Two things.
People are up in arms about large corporations buying up housing stock for letting, but surely this is a better option than having man more small-scale landlords with a handful of properties each. With larger corporations comes buying power, consistency and better access to large-scale maintenance and repair services, as well as more likely stability for tenants. It's how renting works so well in many parts of central Europe - where letting is the full-time job of a large organisation, you have a dedicated team of people looking after the housing stock (similar to Housing Associations), often lower prices and the likelihood of losing your rental place because a landlord wants to sell up is far lower, so people can stay in places for longer. Large corporations are also far more likely to comply with the laws around letting, because they are more easily investigated.
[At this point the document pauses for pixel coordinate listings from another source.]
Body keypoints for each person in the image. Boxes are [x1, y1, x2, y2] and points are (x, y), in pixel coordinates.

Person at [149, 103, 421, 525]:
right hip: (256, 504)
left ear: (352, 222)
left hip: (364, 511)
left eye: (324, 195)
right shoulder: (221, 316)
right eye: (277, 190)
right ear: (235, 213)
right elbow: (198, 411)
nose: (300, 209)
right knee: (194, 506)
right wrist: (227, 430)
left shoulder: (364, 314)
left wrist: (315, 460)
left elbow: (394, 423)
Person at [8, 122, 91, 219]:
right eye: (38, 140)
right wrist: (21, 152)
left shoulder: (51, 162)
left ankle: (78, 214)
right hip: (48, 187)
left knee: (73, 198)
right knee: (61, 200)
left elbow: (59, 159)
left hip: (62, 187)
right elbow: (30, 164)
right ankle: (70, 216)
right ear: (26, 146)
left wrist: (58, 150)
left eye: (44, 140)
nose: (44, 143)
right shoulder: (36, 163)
England (I cannot speak for the rest of Britain) has a remarkable issue with too many rogue landlords, who skirt around regulations, do not maintain properties in a way that makes them fit for living in, and do not appear to want tenants in for too long, often to increase rental prices beyond what they are allowed to charge annually. Renting here is not a good option for people with school-age children, who may end up having to move schools several times as families are yet again asked to leave their home on a S21 (or now under the pretence of selling up, which no one will be able to enforce). Renters in this country are also not allowed to make a house their own. When you have to ask about every nail you want to put into walls to hang up a picture, when the last time your place was painted (always magnolia - to this day I hate magnolia) was over 10 years ago and yet your landlord says no, you cannot freshen up paint, when you cannot secure furniture to walls because you are not allowed to drill a hole and add in a wall plug, then you think twice about renting.
The other issue is that being able to rent does not equate with being able to buy. Someone paying £1200 on rent per month, compared to a £1000 per month mortgage, will still have difficulty getting a mortgage if the £1200 are at the upper limit of what they can afford - banks and building societies wisely take into account that interest rates fluctuate (I was stress tested to 14%) and also that annual maintenance and repair of houses will end up costing far more than the extra £200pcm someone may be able to save. This is not yet taking into account that many people in this country have bad credit ratings and large debts even without mortgages and so would pose a far higher risk for lenders in the first place.
People becoming landlords as such are not the problem here; rental condidtions for tenants are and the government's sledgehammer approach to weed out rogue landlords is having the opposite effect - good landlords trying to comply with regulations are finding it increasingly difficult, while rogue landlords carry on ignoring the law. Meanwhile, the increase in large corporations acting as landlords can only be a good thing. People would not feel the need to buy if they had more rights on things like decorating, and more stability of long-term lettings.